Find a function $f$ and a number $a$ such that
\[
1+\int_{a}^{x} \frac{f(t)}{t^{3}} d t=6 x^{-1}
\]
\[
f(x)=
\]
\[
a=
\]

Step 1 ：The given equation is in the form of the Fundamental Theorem of Calculus, which states that if a function f is continuous over the interval [a, b] and F is an antiderivative of f on [a, b], then \(\int_{a}^{b} f(x) dx = F(b) - F(a)\).

Step 2 ：In this case, we have \(1 + \int_{a}^{x} \frac{f(t)}{t^{3}} dt = 6x^{-1}\).
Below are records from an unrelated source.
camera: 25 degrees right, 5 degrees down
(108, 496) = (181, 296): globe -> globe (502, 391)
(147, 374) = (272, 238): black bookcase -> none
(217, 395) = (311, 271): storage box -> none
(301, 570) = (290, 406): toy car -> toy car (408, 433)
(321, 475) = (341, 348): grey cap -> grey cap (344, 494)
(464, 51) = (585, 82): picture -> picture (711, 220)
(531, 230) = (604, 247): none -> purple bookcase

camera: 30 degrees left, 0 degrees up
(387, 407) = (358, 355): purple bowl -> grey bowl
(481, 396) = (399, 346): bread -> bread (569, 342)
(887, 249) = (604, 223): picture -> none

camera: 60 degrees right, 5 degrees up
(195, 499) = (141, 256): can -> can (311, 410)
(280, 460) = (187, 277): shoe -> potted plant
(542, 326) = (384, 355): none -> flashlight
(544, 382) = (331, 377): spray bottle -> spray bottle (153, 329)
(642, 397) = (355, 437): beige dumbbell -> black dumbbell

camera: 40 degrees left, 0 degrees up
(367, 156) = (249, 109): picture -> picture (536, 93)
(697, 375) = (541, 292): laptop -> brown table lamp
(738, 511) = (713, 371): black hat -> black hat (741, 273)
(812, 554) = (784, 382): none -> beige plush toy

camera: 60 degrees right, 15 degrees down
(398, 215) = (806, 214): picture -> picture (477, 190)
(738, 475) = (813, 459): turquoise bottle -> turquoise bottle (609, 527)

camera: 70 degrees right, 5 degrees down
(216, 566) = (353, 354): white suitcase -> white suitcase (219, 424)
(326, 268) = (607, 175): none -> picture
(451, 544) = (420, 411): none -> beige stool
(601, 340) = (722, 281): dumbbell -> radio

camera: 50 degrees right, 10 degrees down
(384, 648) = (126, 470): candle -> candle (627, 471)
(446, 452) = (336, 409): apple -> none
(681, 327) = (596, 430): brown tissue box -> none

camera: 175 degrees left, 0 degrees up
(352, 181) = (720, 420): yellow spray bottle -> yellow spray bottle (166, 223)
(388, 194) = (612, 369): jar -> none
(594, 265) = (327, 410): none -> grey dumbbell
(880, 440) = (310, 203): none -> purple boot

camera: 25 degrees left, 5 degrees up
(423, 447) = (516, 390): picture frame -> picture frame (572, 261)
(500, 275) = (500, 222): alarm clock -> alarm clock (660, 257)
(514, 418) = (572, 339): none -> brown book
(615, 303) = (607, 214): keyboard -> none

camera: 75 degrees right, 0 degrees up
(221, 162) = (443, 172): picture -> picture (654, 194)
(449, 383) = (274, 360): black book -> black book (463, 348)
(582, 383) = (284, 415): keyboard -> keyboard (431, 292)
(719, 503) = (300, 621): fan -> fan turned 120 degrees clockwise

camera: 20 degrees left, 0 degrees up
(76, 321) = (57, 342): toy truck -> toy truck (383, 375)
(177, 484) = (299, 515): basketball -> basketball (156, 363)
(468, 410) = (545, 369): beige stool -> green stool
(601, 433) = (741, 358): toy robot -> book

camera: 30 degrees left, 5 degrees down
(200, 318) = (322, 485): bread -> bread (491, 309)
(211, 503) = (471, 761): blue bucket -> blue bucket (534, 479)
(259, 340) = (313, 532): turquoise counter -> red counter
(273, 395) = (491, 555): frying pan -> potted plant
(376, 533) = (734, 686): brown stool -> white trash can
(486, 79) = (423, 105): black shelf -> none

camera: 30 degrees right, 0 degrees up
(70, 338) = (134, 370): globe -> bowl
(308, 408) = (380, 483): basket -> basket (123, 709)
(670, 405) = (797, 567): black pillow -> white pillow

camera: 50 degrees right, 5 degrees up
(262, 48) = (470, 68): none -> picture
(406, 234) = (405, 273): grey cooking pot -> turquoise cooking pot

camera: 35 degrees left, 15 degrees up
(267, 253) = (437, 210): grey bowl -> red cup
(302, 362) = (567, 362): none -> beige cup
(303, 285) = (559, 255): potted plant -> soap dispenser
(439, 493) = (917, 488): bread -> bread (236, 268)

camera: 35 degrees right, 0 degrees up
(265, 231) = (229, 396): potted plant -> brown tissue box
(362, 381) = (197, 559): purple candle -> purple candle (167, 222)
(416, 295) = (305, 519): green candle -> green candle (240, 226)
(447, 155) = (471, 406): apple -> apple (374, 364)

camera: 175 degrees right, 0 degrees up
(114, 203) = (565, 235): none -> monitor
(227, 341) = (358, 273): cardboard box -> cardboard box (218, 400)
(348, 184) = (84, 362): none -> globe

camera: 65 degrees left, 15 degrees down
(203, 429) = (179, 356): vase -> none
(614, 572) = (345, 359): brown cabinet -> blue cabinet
We can rewrite the right side of the equation as \(6x^{-1} - 1\) to match the format of the Fundamental Theorem of Calculus.

Step 3 ：So, we need to find a function F(x) such that \(F'(x) = \frac{f(x)}{x^{3}}\) and \(F(x) = 6x^{-1} - 1\).

Step 4 ：We can find \(F'(x)\) by differentiating \(F(x)\), and then multiply the result by \(x^{3}\) to find \(f(x)\).

Step 5 ：To find a, we need to solve the equation \(F(a) = 0\).

Step 6 ：By solving the above steps, we find that the function \(f(x)\) is \(f(x) = -6x\) and the number a is \(a = 6\).

Step 7 ：So, we have \(f(x) = \boxed{-6x}\) and \(a = \boxed{6}\).